WHAT THE TASK REQUIRES
Set down exactly the lines from the first line of the records through the line that contains "nordul istoric al Bucovinei se află sub cizma", and leave every picture out.

RECORDS FOR THIS TASK
◇ ◇ ◇ ◇
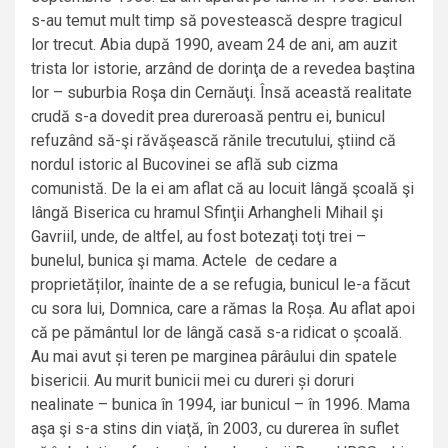
s-au temut mult timp să povestească despre tragicul
lor trecut. Abia după 1990, aveam 24 de ani, am auzit
trista lor istorie, arzând de dorinţa de a revedea baştina
lor – suburbia Roşa din Cernăuţi. Însă această realitate
crudă s-a dovedit prea dureroasă pentru ei, bunicul
refuzând să-şi răvăşească rănile trecutului, ştiind că
nordul istoric al Bucovinei se află sub cizma
comunistă. De la ei am aflat că au locuit lângă şcoală şi
lângă Biserica cu hramul Sfinţii Arhangheli Mihail şi
Gavriil, unde, de altfel, au fost botezaţi toţi trei –
bunelul, bunica şi mama. Actele de cedare a
proprietăților, înainte de a se refugia, bunicul le-a făcut
cu sora lui, Domnica, care a rămas la Roșa. Au aflat apoi
că pe pământul lor de lângă casă s-a ridicat o școală.
Au mai avut și teren pe marginea pârâului din spatele
bisericii. Au murit bunicii mei cu dureri și doruri
nealinate – bunica în 1994, iar bunicul – în 1996. Mama
aşa şi s-a stins din viaţă, în 2003, cu durerea în suflet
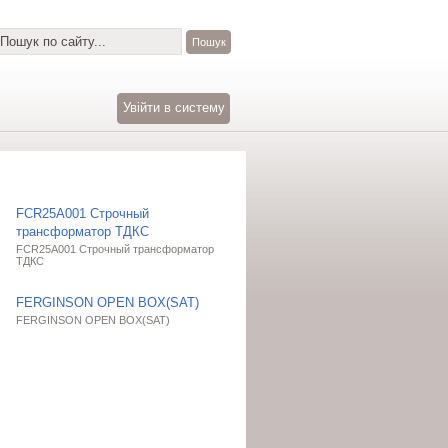
Увійти в систему
FCR25A001 Строчный
трансформатор ТДКС
FCR25A001 Строчный трансформатор
ТДКС
FERGINSON OPEN BOX(SAT)
FERGINSON OPEN BOX(SAT)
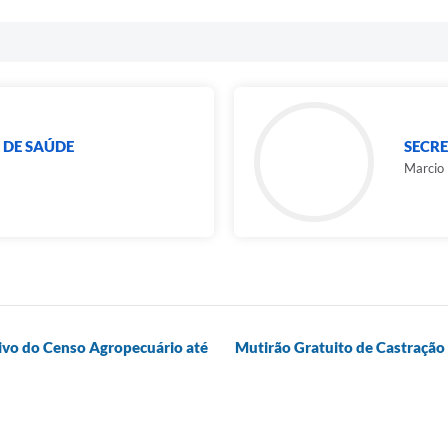
 DE SAÚDE
SECRE
Marcio 
tivo do Censo Agropecuário até
Mutirão Gratuito de Castração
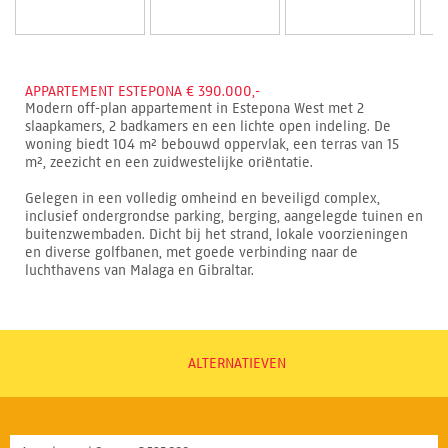
APPARTEMENT ESTEPONA € 390.000,-
Modern off-plan appartement in Estepona West met 2
slaapkamers, 2 badkamers en een lichte open indeling. De
woning biedt 104 m² bebouwd oppervlak, een terras van 15
m², zeezicht en een zuidwestelijke oriëntatie.
Gelegen in een volledig omheind en beveiligd complex,
inclusief ondergrondse parking, berging, aangelegde tuinen en
buitenzwembaden. Dicht bij het strand, lokale voorzieningen
en diverse golfbanen, met goede verbinding naar de
luchthavens van Malaga en Gibraltar.
ALTERNATIEVEN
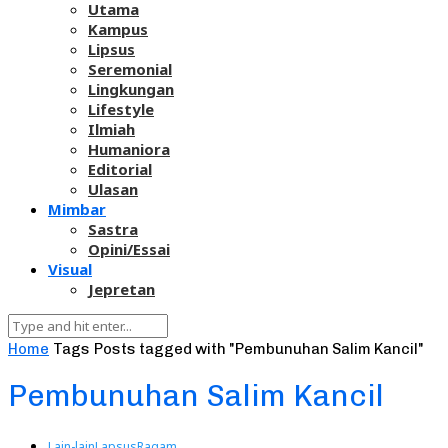
Utama
Kampus
Lipsus
Seremonial
Lingkungan
Lifestyle
Ilmiah
Humaniora
Editorial
Ulasan
Mimbar
Sastra
Opini/Essai
Visual
Jepretan
Home
Tags
Posts tagged with "Pembunuhan Salim Kancil"
Pembunuhan Salim Kancil
Lain-lain
Lapsus
Ragam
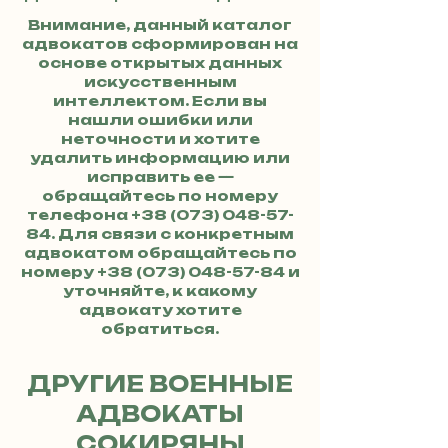
Внимание, данный каталог
адвокатов сформирован на
основе открытых данных
искусственным
интеллектом. Если вы
нашли ошибки или
неточности и хотите
удалить информацию или
исправить ее —
обращайтесь по номеру
телефона
+38 (073) 048-57-
84
. Для связи с конкретным
адвокатом обращайтесь по
номеру
+38 (073) 048-57-84
и
уточняйте, к какому
адвокату хотите
обратиться.
ДРУГИЕ ВОЕННЫЕ
АДВОКАТЫ
СОКИРЯНЫ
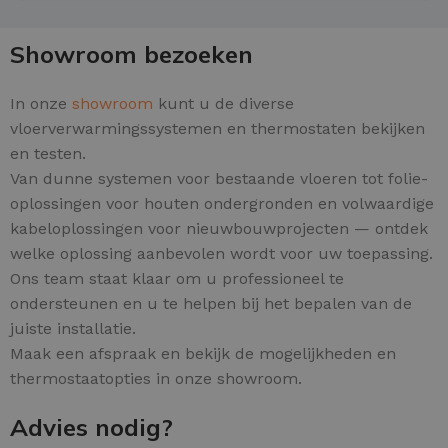
Showroom bezoeken
In onze
showroom
kunt u de diverse
vloerverwarmingssystemen en thermostaten bekijken
en testen.
Van dunne systemen voor bestaande vloeren tot folie-
oplossingen voor houten ondergronden en volwaardige
kabeloplossingen voor nieuwbouwprojecten — ontdek
welke oplossing aanbevolen wordt voor uw toepassing.
Ons team staat klaar om u professioneel te
ondersteunen en u te helpen bij het bepalen van de
juiste installatie.
Maak een afspraak en bekijk de mogelijkheden en
thermostaatopties in onze showroom.
Advies nodig?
◇ ◇ ◇ ◇
ANSWER SECTION
s-au temut mult timp să povestească despre tragicul
lor trecut. Abia după 1990, aveam 24 de ani, am auzit
trista lor istorie, arzând de dorinţa de a revedea baştina
lor – suburbia Roşa din Cernăuţi. Însă această realitate
crudă s-a dovedit prea dureroasă pentru ei, bunicul
refuzând să-şi răvăşească rănile trecutului, ştiind că
nordul istoric al Bucovinei se află sub cizma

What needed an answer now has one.